Texte du document:
Les principales sources de revenus des acteurs interrogés proviennent d’entreprises étrangères.
Ces mêmes entreprises pourraient potentiellement s’ouvrir à la France pour s’y développer avec l’accord du régulateur, comme Binance et Swissborg. Mais cela risque de ne pas être possible si ce projet de loi devient une réalité.
Une activité de presse promotionnelle ne peut pas survivre avec une telle restriction. Et même les cryptomonnaies n’ont pas vraiment leur chance dans les marchés francophones. La blockchain est un monde qui évolue avec les tendances technologiques, rempli d’innovations de partout. C’est ce que les lecteurs et auditeurs recherchent chez les “influenceurs”.
4/ Nouvelle méthode pour s’informer
On ne peut pas le nier, les Français s’intéressent au sujet et ce n’est pas mon avis qui le dit, ce sont des faits : l’étude réalisée par KPMG et IPSOS pour l’Adan, les vues sur mes vidéos, la portée des publications sur les réseaux sociaux, ainsi que les plus grandes entreprises françaises qui s’y sont lancées (Lacoste, AXA, Renault,…). Cette tendance est visible partout dans le monde, mais pas dans les mêmes proportions. Pourquoi ? Nous avons la chance en France d’avoir des acteurs qui ont consacré temps à vulgariser le sujet sur différents canaux. Notre écosystème est riche en contenus gratuits, très appréciés par la communauté.

Volets de l'exercice:
a) D'après le texte du document, quelles entreprises ont réalisé l'étude menée pour l'Adan ?
b) Recopiez fidèlement le passage du texte du document qui commence par « Ces mêmes entreprises » et se termine par « devient une réalité. ».
Appuyez-vous uniquement sur le texte du document pour répondre.

Données fournies:
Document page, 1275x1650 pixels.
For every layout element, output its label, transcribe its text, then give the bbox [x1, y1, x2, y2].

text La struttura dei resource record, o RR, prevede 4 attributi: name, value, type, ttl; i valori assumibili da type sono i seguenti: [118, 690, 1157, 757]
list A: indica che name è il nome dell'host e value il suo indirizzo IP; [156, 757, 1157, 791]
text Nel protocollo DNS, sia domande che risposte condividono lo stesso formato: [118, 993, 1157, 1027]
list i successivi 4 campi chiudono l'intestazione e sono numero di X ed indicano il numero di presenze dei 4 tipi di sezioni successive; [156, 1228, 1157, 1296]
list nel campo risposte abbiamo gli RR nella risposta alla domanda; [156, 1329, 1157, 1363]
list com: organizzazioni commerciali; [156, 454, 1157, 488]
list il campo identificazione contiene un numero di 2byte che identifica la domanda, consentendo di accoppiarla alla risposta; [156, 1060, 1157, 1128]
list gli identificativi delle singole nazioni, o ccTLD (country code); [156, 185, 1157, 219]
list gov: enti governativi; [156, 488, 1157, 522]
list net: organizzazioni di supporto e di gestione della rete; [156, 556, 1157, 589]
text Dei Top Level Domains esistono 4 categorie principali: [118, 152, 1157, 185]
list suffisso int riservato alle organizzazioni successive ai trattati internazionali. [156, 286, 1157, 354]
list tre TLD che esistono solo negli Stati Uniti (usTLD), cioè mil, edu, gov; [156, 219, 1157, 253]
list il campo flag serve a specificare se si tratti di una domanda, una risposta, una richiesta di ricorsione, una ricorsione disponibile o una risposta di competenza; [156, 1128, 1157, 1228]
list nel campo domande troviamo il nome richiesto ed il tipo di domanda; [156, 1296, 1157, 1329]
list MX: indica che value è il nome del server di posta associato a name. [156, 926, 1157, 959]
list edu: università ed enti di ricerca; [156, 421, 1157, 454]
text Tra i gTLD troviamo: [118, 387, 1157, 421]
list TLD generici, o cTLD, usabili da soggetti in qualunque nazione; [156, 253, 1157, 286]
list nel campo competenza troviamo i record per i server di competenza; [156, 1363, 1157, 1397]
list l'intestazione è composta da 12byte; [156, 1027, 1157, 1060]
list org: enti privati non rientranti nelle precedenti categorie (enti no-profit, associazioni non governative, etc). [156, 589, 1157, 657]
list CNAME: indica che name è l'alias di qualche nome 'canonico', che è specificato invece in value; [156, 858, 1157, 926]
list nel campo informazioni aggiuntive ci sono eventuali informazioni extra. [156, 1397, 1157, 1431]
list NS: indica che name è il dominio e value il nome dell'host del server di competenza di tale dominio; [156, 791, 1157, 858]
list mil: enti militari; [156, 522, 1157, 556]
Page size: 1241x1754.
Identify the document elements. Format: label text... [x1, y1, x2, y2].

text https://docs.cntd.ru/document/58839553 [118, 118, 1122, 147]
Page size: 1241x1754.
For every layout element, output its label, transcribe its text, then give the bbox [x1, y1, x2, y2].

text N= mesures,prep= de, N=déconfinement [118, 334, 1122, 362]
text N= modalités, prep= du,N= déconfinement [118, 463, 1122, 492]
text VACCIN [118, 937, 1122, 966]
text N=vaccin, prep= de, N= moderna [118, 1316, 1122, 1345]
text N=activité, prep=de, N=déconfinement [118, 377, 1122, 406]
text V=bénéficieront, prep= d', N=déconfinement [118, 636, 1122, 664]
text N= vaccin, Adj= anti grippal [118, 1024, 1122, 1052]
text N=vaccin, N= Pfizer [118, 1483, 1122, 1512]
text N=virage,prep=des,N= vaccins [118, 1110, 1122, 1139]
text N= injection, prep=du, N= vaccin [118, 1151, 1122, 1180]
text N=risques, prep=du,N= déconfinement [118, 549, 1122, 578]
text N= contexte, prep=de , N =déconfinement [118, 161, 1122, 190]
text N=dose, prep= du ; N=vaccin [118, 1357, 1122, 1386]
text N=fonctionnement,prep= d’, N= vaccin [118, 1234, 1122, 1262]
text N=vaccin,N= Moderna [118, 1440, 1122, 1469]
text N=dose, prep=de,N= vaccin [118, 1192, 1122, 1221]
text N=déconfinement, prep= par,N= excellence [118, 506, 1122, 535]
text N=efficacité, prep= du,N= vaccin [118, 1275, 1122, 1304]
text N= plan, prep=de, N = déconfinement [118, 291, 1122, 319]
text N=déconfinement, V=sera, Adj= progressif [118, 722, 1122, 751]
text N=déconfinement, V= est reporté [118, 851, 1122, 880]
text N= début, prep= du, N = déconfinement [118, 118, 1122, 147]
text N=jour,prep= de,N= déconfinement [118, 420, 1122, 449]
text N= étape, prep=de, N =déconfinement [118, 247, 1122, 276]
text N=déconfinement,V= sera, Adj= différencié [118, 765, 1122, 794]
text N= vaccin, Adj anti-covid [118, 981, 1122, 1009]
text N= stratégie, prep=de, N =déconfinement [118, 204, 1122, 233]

Solutions par tâche:
a) KPMG et IPSOS.

b)
Ces mêmes entreprises pourraient potentiellement s’ouvrir à la France pour s’y développer avec l’accord du régulateur, comme Binance et Swissborg. Mais cela risque de ne pas être possible si ce projet de loi devient une réalité.